### Problem set:
A. Name every function that the triple-extraction evaluation notebook defines.
B. From the rows of the saved data entries, write out the stretch from the line containing "Aresep advierte posible" through the line containing "est situé à". Leave the pictures out.

### Document extract:
+===+
# Triple Extraction Evaluation — Monument Ontology

This notebook evaluates **predicted triples** against **ground-truth triples** for the *Monument* ontology.
- **Triples-only** scoring (no mentions/spans).
- Exact-match after light normalization (lowercase; remove spaces/underscores).
- Reports **per-example** metrics and **aggregate** (macro & micro) precision/recall/F1.
- No relation filtering and no "selected IDs" logic.


In [None]:

# Imports
import json
import re
from pathlib import Path
from typing import List, Dict, Tuple, Set
from collections import defaultdict, Counter


In [None]:

# File configuration — adjust as needed
ONTOLOGY_PATH = Path('/mnt/data/12_monument_ontology.json')
SYSTEM_OUTPUT_PATH = Path('/mnt/data/ont_12_monument_output.jsonl')
GROUND_TRUTH_PATH = Path('/mnt/data/ont_12_monument_ground_truth.jsonl')

# Output paths
PER_EXAMPLE_OUT = Path('/mnt/data/eval_monument_per_example.jsonl')
AGGREGATE_OUT = Path('/mnt/data/eval_monument_aggregate.json')


In [None]:

# I/O helpers
def read_jsonl(path: Path) -> List[Dict]:
    data = []
    with path.open('r', encoding='utf-8') as f:
        for line in f:
            if line.strip():
                data.append(json.loads(line))
    return data

def write_jsonl(items: List[Dict], path: Path) -> None:
    with path.open('w', encoding='utf-8') as f:
        for it in items:
            f.write(json.dumps(it, ensure_ascii=False) + "\n")

def write_json(obj: Dict, path: Path) -> None:
    with path.open('w', encoding='utf-8') as f:
        json.dump(obj, f, ensure_ascii=False, indent=2)


In [None]:

# Normalization utilities
_WS_UNDERSCORE = re.compile(r'(_|\s+)')

def norm_value(text: str) -> str:
    if text is None:
        return ''
    # remove spaces/underscores and lowercase
    return _WS_UNDERSCORE.sub('', str(text)).lower()

def norm_triple(sub: str, rel: str, obj: str) -> Tuple[str, str, str]:
    return (norm_value(sub), norm_value(rel), norm_value(obj))
+===+
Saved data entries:

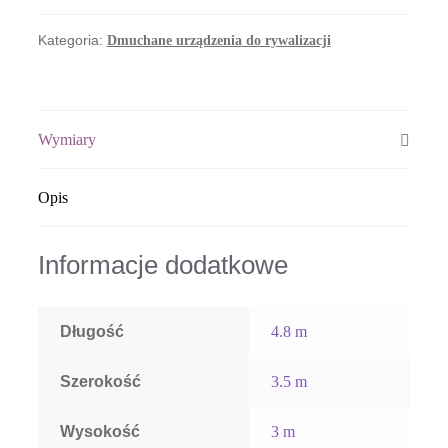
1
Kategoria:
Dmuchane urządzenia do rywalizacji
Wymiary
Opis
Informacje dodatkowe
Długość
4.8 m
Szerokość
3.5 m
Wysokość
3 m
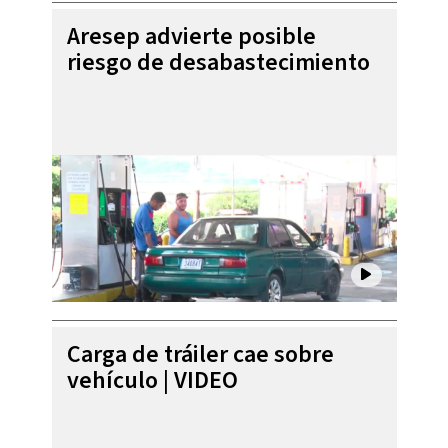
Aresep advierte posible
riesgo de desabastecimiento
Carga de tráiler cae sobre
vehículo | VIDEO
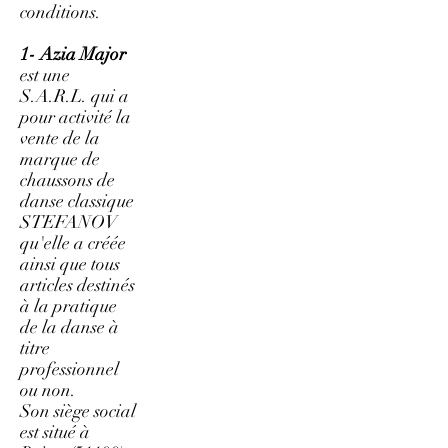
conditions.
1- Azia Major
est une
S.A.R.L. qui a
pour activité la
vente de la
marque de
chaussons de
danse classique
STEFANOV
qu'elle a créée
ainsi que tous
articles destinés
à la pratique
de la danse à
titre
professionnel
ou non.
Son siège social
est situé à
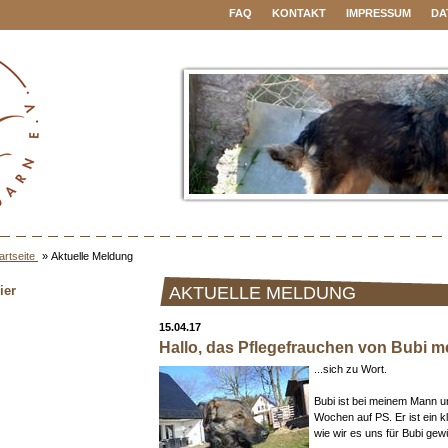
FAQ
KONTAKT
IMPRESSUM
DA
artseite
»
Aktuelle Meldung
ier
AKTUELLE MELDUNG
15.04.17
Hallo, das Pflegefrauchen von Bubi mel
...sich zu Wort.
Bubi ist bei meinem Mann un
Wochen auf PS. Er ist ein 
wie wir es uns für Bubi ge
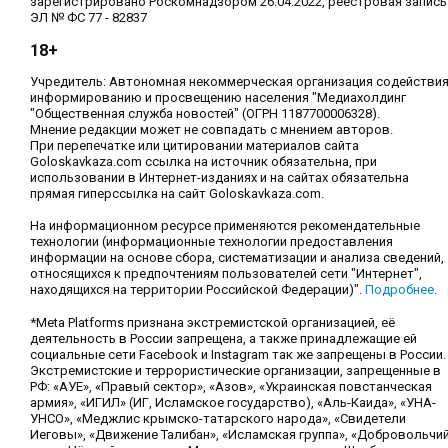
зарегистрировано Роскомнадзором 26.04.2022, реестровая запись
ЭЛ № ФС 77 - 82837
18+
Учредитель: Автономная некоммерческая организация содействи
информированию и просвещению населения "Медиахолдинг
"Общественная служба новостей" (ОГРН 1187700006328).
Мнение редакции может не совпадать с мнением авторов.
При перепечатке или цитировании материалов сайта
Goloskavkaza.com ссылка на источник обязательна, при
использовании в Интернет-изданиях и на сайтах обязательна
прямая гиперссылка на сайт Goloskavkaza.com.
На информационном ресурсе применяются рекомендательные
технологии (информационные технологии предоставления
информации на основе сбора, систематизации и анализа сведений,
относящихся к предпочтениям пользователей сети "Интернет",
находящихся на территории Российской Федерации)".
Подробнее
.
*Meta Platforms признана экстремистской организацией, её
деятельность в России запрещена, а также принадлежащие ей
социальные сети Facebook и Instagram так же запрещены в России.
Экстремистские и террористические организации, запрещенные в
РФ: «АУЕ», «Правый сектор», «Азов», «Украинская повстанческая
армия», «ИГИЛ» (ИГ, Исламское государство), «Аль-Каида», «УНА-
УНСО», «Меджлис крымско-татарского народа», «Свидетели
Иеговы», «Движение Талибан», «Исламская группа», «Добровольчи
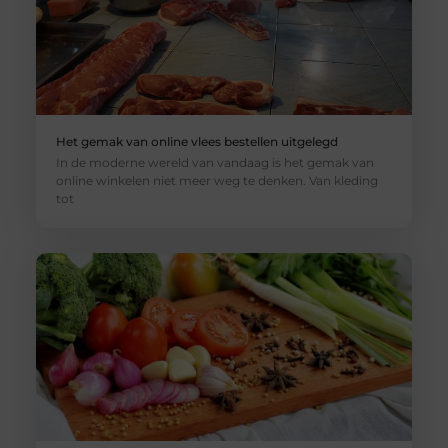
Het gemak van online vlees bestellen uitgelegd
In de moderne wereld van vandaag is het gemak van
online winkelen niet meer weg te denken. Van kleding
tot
+===+
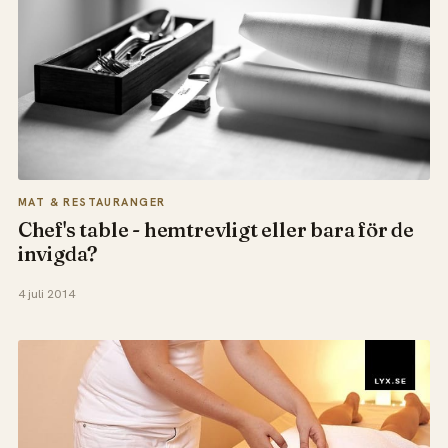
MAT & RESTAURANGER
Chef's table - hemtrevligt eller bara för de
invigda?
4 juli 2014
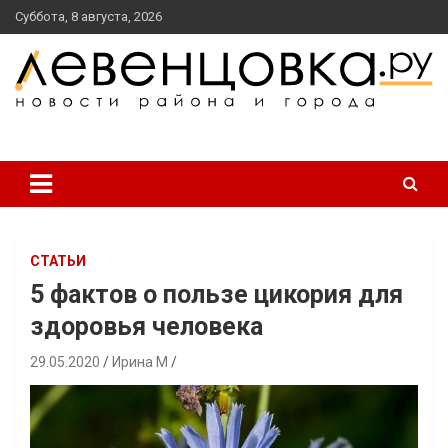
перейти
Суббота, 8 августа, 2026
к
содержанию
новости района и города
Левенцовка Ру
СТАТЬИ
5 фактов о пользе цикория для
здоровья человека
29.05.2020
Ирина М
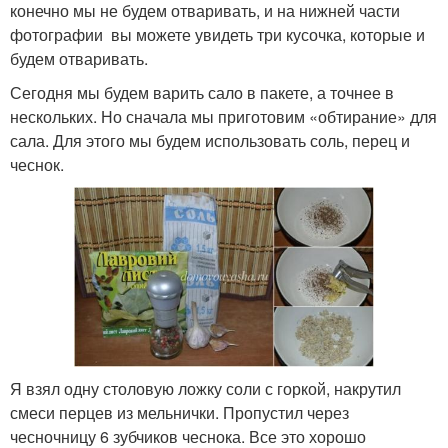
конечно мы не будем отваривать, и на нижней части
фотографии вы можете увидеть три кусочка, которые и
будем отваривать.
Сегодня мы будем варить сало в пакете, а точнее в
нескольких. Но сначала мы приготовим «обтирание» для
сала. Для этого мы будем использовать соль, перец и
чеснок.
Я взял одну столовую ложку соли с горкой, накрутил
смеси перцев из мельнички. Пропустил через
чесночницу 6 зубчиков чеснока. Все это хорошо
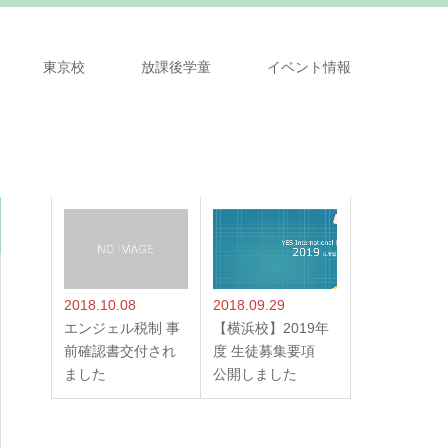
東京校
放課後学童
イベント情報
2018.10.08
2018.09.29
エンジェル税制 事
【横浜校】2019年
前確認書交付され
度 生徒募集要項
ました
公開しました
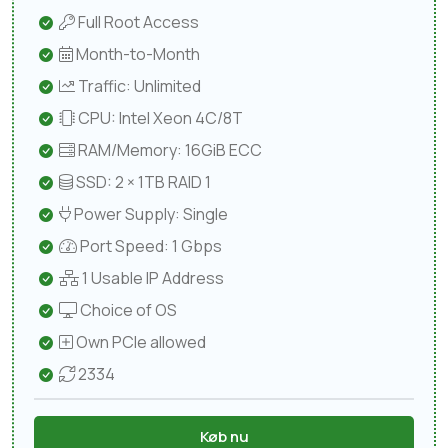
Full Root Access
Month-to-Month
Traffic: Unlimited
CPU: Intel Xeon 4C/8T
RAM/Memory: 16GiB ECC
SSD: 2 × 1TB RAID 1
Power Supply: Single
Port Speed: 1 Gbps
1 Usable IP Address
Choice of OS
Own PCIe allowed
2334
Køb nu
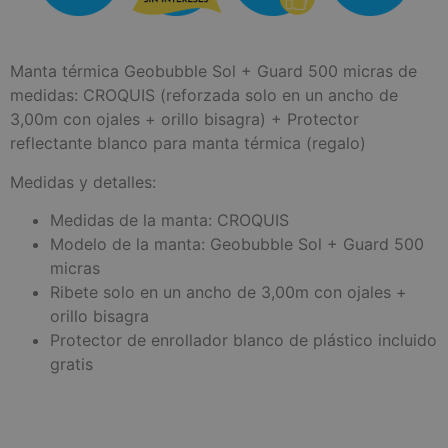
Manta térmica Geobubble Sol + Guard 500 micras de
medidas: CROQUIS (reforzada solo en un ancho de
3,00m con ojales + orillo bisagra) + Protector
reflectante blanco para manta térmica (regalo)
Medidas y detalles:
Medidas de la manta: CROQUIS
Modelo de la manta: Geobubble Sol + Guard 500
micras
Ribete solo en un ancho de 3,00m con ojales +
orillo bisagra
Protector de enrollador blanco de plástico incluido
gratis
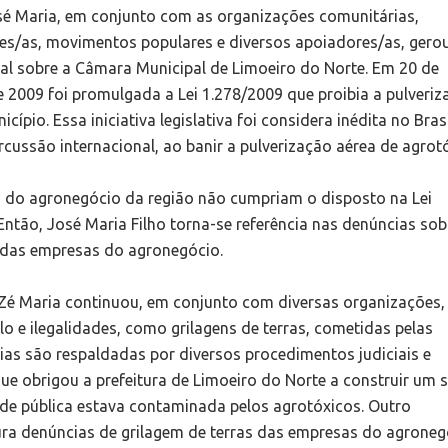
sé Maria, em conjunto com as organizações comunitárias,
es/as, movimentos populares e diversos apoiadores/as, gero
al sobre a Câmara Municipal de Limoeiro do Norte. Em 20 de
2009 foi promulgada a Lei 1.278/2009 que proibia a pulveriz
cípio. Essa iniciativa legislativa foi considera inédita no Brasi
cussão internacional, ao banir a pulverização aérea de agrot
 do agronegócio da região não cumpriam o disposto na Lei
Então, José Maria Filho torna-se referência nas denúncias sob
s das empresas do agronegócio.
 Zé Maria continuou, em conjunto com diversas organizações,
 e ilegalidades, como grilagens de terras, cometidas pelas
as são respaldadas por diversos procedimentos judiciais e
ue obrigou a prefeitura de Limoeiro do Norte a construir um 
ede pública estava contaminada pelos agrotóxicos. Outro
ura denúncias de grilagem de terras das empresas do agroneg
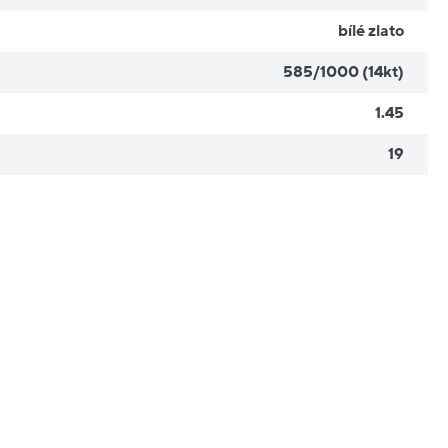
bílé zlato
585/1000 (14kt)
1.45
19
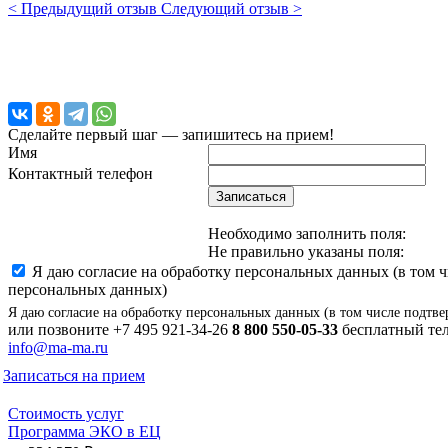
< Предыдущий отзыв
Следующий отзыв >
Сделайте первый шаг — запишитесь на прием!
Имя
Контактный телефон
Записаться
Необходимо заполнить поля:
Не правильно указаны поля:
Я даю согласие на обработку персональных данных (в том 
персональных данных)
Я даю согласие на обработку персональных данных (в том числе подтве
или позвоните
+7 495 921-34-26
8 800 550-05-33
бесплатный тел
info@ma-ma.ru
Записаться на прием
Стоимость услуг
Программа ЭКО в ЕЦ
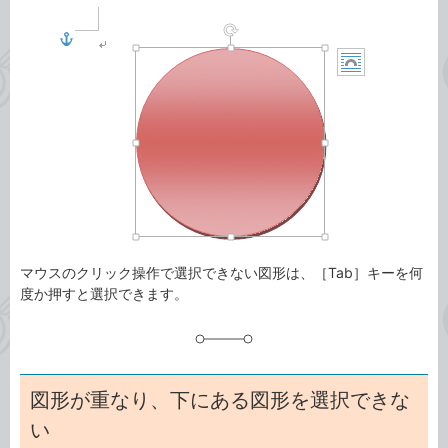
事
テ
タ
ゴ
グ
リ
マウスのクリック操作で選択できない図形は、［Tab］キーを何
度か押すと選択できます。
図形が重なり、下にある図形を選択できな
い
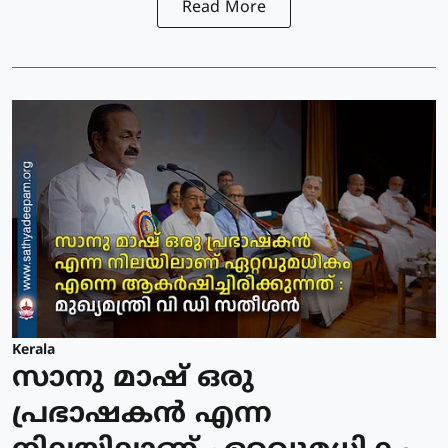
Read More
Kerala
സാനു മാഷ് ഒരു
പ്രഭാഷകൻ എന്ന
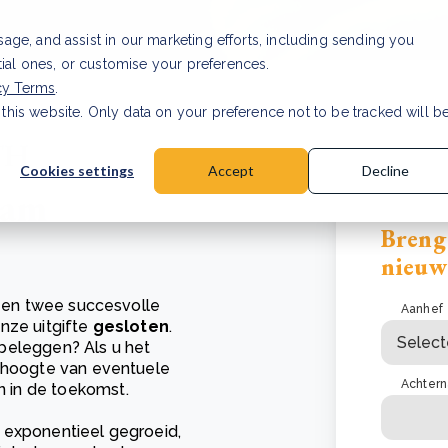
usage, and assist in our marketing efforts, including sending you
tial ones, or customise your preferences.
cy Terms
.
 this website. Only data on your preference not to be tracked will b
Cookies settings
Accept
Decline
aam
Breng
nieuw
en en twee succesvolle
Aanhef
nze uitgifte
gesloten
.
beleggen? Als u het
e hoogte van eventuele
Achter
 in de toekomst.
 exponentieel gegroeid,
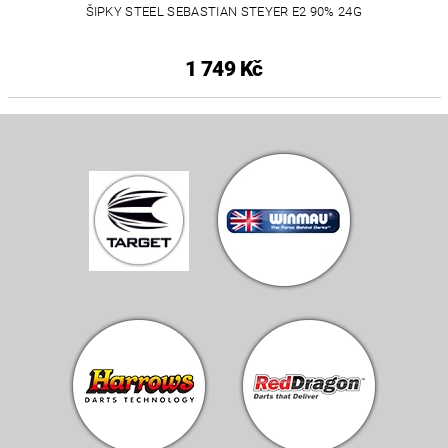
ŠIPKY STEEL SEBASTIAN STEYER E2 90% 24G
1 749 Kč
+===+
### Solutions below:
A. read_jsonl, write_jsonl, write_json, norm_value, norm_triple

B.
Aresep advierte posible
riesgo de desabastecimiento
Carga de tráiler cae sobre
vehículo | VIDEO
conditions.
1- Azia Major
est une
S.A.R.L. qui a
pour activité la
vente de la
marque de
chaussons de
danse classique
STEFANOV
qu'elle a créée
ainsi que tous
articles destinés
à la pratique
de la danse à
titre
professionnel
ou non.
Son siège social
est situé à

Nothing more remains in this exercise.